> [Istruzioni operative]: Scrivi il seguito del brano sul “Muslim ban” e sull’ondata xenofoba, riprendendo subito dopo l’ultima frase riportata.

> [Brano fornito]:
Il bando, dichiarato più volte incostituzionale da molti tribunali del paese a causa della discriminazione religiosa a cui fa eco, era stato presentato lo scorso settembre nella sua terza versione, segnando a oggi una vittoria per Donald Trump. Va però specificato che si tratterebbe di una vittoria temporanea perché la Corte suprema si sarebbe limitata a sentenziare in merito agli oneri del presidente americano, affermando che la gestione delle frontiere spetti di fatto alla presidenza, ma non si sarebbe ancora pronunciata in merito alla discriminazione religiosa, riservandosi di farlo prossimamente.

L’ondata xenofoba

L’approvazione del “Muslim ban” non è certamente una notizia rassicurante, eppure non stupisce: non si tratta infatti di un verdetto unico nel suo genere, ma anzi è una decisione in linea con lo stato delle cose. Ė inevitabile acuire lo sguardo e l’udito verso le aberrazioni politiche e sociali che scalfiscono la nostra quotidianità: l’ascesa delle forze politiche di estrema destra nei parlamenti di mezza Europa, i discorsi “acchiappa-popolo” di leader parlamentari permeati da un’ideologia razzista, xenofoba e omofoba, e l’intolleranza crescente della popolazione stessa, lasciano il triste dubbio se la politica rifletta i desideri della maggioranza del popolazione o semplicemente ne alimenti l’ignoranza.

Facendo una rapida analisi della situazione attuale, sembrerebbero esservi già tutti gli ingredienti per creare scontento tra la popolazione e di conseguenza una involuzione della civiltà. La crisi economica in Occidente, che ha lasciato disoccupazione, rabbia, ingiustizia e disparità sociali, incontra l’arrivo in massa di migranti dalle coste libiche, tanto vicini a noi geograficamente quanto lontani per cultura, obbligati a scappare a causa degli orrori del fanatismo religioso e dei giochi geopolitici internazionali che manovrano come burattini le sorti di questi disperati. Quello che dovrebbe essere un incontro tra culture, finisce dunque per trasformarsi in uno scontro tra le stesse, una lotta tra poveri nella quale vi è il rischio che a vincere siano l’odio e l’inciviltà.

> [Dati grezzi]:

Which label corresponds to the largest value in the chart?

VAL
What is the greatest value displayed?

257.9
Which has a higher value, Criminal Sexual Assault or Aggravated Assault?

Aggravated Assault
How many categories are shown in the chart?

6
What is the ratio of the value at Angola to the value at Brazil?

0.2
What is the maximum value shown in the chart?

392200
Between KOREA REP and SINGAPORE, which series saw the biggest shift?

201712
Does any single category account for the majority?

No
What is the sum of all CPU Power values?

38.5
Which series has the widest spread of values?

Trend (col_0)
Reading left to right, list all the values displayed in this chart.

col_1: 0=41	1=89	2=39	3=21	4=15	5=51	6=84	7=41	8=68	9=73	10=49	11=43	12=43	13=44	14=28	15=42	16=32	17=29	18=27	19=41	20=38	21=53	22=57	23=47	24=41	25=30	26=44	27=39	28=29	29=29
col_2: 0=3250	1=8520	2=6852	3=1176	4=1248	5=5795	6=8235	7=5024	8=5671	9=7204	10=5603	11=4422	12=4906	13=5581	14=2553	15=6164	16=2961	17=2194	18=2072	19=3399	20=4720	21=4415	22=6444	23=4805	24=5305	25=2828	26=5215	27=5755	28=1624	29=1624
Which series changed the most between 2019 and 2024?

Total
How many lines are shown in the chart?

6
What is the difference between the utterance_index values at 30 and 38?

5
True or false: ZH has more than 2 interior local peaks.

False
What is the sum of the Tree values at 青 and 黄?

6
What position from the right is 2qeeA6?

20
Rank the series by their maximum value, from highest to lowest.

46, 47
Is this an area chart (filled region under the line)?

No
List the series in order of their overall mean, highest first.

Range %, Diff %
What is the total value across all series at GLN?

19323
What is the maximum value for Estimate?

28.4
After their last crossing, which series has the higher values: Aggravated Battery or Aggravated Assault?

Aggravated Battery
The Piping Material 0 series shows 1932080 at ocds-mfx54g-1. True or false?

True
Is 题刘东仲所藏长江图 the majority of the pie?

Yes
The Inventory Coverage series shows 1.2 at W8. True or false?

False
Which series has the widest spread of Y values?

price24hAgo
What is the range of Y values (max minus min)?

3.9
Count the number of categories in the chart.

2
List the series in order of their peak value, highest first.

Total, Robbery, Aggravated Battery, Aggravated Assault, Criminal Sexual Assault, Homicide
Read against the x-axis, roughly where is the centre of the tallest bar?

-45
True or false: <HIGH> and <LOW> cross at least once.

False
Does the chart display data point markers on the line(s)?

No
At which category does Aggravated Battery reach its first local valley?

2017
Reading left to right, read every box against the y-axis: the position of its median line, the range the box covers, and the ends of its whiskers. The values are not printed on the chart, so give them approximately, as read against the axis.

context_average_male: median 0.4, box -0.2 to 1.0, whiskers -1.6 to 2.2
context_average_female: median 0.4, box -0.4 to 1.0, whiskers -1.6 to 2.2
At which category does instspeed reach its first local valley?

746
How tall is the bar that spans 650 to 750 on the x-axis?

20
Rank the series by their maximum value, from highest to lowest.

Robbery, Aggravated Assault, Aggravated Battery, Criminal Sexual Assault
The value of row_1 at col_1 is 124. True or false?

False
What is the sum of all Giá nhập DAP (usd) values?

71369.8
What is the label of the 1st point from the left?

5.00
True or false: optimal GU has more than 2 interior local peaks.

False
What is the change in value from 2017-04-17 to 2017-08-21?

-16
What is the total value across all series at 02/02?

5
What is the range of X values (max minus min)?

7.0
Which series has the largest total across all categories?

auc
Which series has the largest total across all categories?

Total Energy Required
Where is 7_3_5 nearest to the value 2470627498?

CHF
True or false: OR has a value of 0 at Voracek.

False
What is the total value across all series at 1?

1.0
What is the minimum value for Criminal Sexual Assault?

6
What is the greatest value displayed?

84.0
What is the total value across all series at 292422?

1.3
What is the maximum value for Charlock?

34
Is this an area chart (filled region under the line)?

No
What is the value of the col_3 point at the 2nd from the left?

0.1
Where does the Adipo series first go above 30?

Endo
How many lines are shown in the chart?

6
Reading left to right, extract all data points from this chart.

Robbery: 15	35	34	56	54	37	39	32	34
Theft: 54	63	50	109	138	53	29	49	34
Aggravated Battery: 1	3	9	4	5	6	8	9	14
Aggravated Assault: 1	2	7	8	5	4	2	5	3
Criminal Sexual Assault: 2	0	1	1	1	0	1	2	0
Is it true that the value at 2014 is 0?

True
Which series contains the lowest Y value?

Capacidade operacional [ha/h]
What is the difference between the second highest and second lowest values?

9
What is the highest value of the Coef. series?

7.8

> [Riquadro risposta]:
Nonostante sembrino esservi i presupposti per uno scenario assai preoccupante che di fatto sembra prendere piede in gran parte del mondo democratico, un barlume di speranza verso la tolleranza è acceso dalla nascita spontanea e senza scopo di lucro di alcune realtà, definibili delle vere e proprie risorse sul territorio.

Lavorare con i migranti

In Spagna, dove nel 2016 il numero delle sollecitazioni di asilo ha raggiunto quota 15.755 (Eurostat), si trova l’Associació Catalana per la Integració d’Homosexuals, Bisexuals i Transsexuals Immigrants (ACATHI), associazione catalana che dal 2002 opera per l’integrazione della comunità LGBTQIA (lesbiche, gay, bisessuali, trans, queer, intersessuali e asessuali) di immigrati e rifugiati politici.

L’associazione si è costituita a Barcellona, spazio ameno per i diritti civili, grazie allo sforzo di persone di origini diverse: migranti, rifugiati, LGBTQIA. Come ricorda il presidente Rodrigo Araneda Villasante, l’obiettivo a partire dal quale si è partiti per costituire l’associazione è la creazione di una realtà che non lavori solamente per immigrati e rifugiati, ma che sia costituita dagli stessi. Si tratta dunque di lavorare “con” e non di lavorare “per”, affinché sia la stessa comunità di rifugiati e immigrati LGBTQIA ad aiutarsi reciprocamente.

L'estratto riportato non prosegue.